◆ Testo da analizzare:
· · · · ·

Fino ad oggi, molti sistemi artificiali, costituiti da involucri di varia natura contenenti miscele chimicamente attive, capaci in qualche caso di replicarsi, sono stati prodotti in un numeroso stuolo. Possiamo chiamare questi involucri bioreattori, e certamente sono molto utili tanto per capire come funziona la biologia di base, quanto per studiare possibili modi futuri di ottimizzare la produzione di diversi composti utili - dai farmaci, agli alimenti ed altre molecole utili, fino ad arrivare ai biocarburanti.

Tuttavia, si tratta sempre, invariabilmente, di sistemi artificiali con una complessità interna ben al di sotto anche della più semplice cellula batterica; manca, cioè, la complicata architettura interna di ogni cellula, e si è ottenuto poco più di un reattore miniaturizzato, includente una soluzione chimica attiva, più o meno capace di scambiare con l’esterno reagenti e prodotti, ma priva di ogni architettura molecolare complessa tipica delle cellule viventi.

Un nuovo lavoro, da poco pubblicato su PNAS, compie un passo decisivo verso la costruzione dei primi sistemi artificiali che potremmo chiamare cellule sintetiche. Grazie ad una semplificazione procedurale notevole, gli autori sono riusciti ad ottenere infatti vescicole contenenti al loro interno altri compartimenti membranosi, proprio come avviene nelle nostre cellule. Inoltre, sono riusciti a porre selettivamente all’interno di un compartimento informazione genetica funzionante, così da poter codificare per qualunque proteina di interesse; a tutti gli effetti, hanno imitato la funzione del nucleo di una cellula, quale contenitore del DNA codificante.

         

 

In aggiunta, sono riusciti a fare in modo che la vescicola “nucleo” interna alla cellula artificiale, e solo quella, fosse dotata di opportuni “pori nucleari”, costituiti da un’apposita proteina di membrana, anche in questo caso imitando il nucleo delle cellule viventi. Hanno quindi fatto sintetizzare nel “nucleo” del loro sistema artificiale (contrariamente a quanto avviene nelle cellule viventi) un particolare enzima, in grado di reagire con un certo substrato presente nella cellula artificiale, ma solo al di fuori del nucleo. Il prodotto della reazione è di colore blu; e così, i ricercatori sono stati in grado di dimostrare che solo se erano presenti i “pori nucleari” si produceva il blu, che veniva prodotto solo fuori dal nucleo quando l’apposito enzima ivi sintetizzato diffondeva verso l’esterno.

Fermiamoci un attimo a riflettere su questi risultati.

I ricercatori hanno ottenuto un’architettura funzionante, con un nucleo capace di trasportare informazione codificante per qualsiasi voglia enzima, e con una struttura complessa, in grado di controllare il flusso di informazione e prodotti dal nucleo stesso al “citoplasma” artificiale, ove avvengono ulteriori e diverse reazioni. Il tutto utilizzando “pezzi” costituiti tanto da macromolecole biologiche quanto da componenti del tutto diversi da quelli che si trovano negli esseri viventi (per costruire membrane e “citoplasma”. Siamo all’inizio, perché questo sistema, tanto per cominciare, non ha un metabolismo su cui sostenersi, non è in grado di riprodursi e non può trasmettere informazione genetica in grado di mutare nel tempo.

· · · · ·

◆ Obiettivo:
Stabilisci se ciascuna affermazione concorda con il testo da analizzare: rispondi sì o no e cita le parole del testo che lo determinano. 1. L'enzima viene sintetizzato nel “nucleo” del sistema artificiale. 2. Il colore blu compare anche in assenza dei “pori nucleari”. 3. Il sistema descritto è in grado di riprodursi.

◆ Dati:
· · · · ·

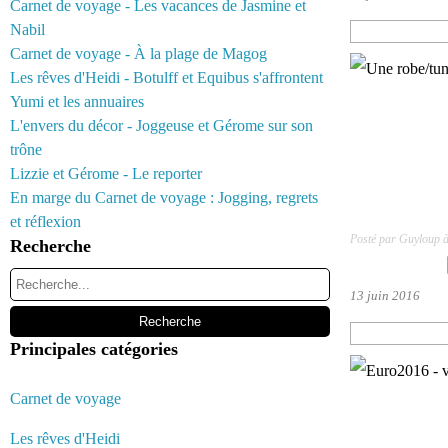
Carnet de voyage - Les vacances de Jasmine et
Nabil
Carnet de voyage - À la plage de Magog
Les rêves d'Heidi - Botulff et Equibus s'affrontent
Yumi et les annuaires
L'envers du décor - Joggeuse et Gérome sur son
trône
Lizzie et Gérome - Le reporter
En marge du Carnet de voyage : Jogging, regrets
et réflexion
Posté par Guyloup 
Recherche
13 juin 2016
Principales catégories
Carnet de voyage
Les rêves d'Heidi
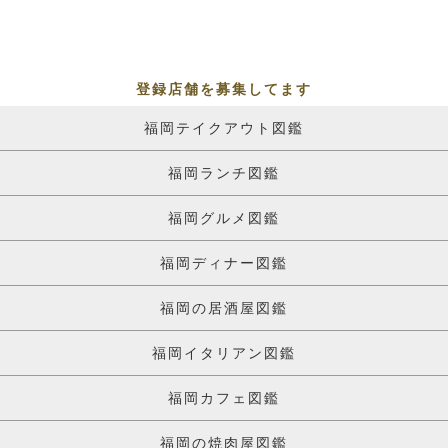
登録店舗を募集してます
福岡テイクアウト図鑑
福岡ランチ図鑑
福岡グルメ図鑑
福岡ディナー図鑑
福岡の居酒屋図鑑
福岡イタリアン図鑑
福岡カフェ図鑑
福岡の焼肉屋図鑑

· · · · ·

◆ Soluzione:
1. Sì: «Hanno quindi fatto sintetizzare nel “nucleo” del loro sistema artificiale (contrariamente a quanto avviene nelle cellule viventi) un particolare enzima».
2. No: «solo se erano presenti i “pori nucleari” si produceva il blu».
3. No: «non è in grado di riprodursi».